SageMaker ではカスタムコンテナが利用可能な場面はいくつかあるのですが、このブログではホスティングによる推論 (SageMaker Endpoint) で利用する場合について説明します。学習編もこちらで公開しているので、是非一読ください。
はじめに
このブログは、既に SageMaker の概要を知っている方を対象としています。SageMaker Endpoint という SageMaker の推論環境に関する単語を知っており、SageMaker Python SDK や Boto3 での推論の実行方法がイメージできていると躓かずに読み進められると思います。もしこれらの領域を復習または新規に学習されたい方は AWS 公式 YouTube チャンネルにある SageMaker の動画シリーズが非常に良くまとまっているためオススメです。SageMaker 以外では Docker の概要や Dockerfile の記述方法についても基礎的な知識があるとなお良いです。
Amazon SageMaker は機械学習のあらゆるワークロードを支援するフルマネージドサービスです。SageMaker の数多ある機能の中で汎用性の高いものとして、推論用のモデルをホスティング環境をマネージドで提供する機能があります。この環境は、コンテナでの処理が前提であり、ユーザーはデプロイ時にコンテナイメージを指定します。ほとんどのユースケースでは AWS が提供しているコンテナイメージをそのまま利用できますが、ビルドが必要なライブラリをインストールしたいなど、どうしてもカスタマイズが必要になってくる場合があります。その際にカスタムコンテナを定義することになりますが、このカスタムコンテナの実装方法は複数あり、どれを選択すれば良いかが判断が難しいという相談をよく受けていました。そのような相談にお答えする形で、このブログでは推論に絞った上で、カスタムコンテナの実装パターンとその詳細について説明します。
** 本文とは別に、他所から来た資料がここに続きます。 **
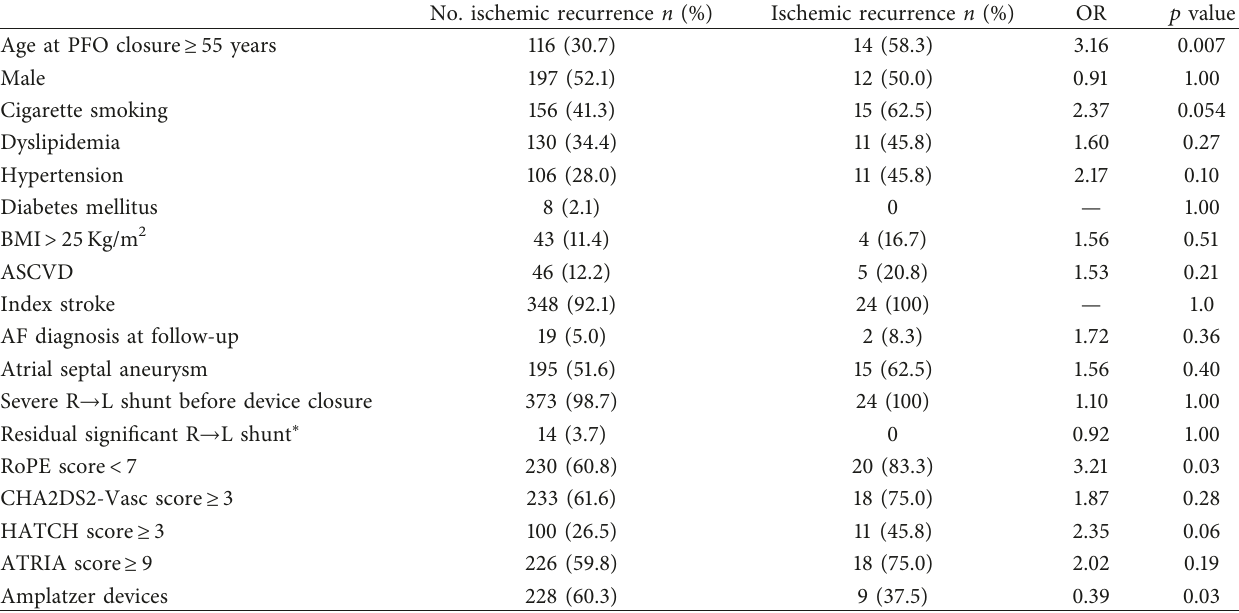
Table 4: Predictors of recurrent ischemic neurological events.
SageMaker の推論コンテナを構成する 3 つのレイヤー
本題のカスタムコンテナの実装パターンの説明に入る前に一旦俯瞰して、どのようなアーキテクチャを前提としているのか説明します。通常、ML 推論コンテナは、アプリケーションコンテナとは分離したコンポーネントとしてデプロイします。ML 推論コンテナには、入出力データの前後処理と推論処理などの ML のロジックが含まれます。一方でここで言うアプリケーションコンテナには、ユーザー認証認可、他のサービスへの連携、データベースへのアクセスなどのビジネスロジックが含まれます。この 2 つのロジックは、デプロイのライフサイクル(変更が必要となるタイミング)が異なるため、開発境界の明確化やデプロイ起因の障害の極小化の観点で、コンポーネントを分離したアーキテクチャを採用する方が良いといえます。このブログでもこのような分離アーキテクチャを前提とします。ML ロジックは SageMaker を利用し、ビジネスロジックはまた別のサービスを利用します。具体例として下図のような形です。この図の後段部分の SageMaker Endpoint のコンテナを、如何にして実装するかがこのブログでの本題です。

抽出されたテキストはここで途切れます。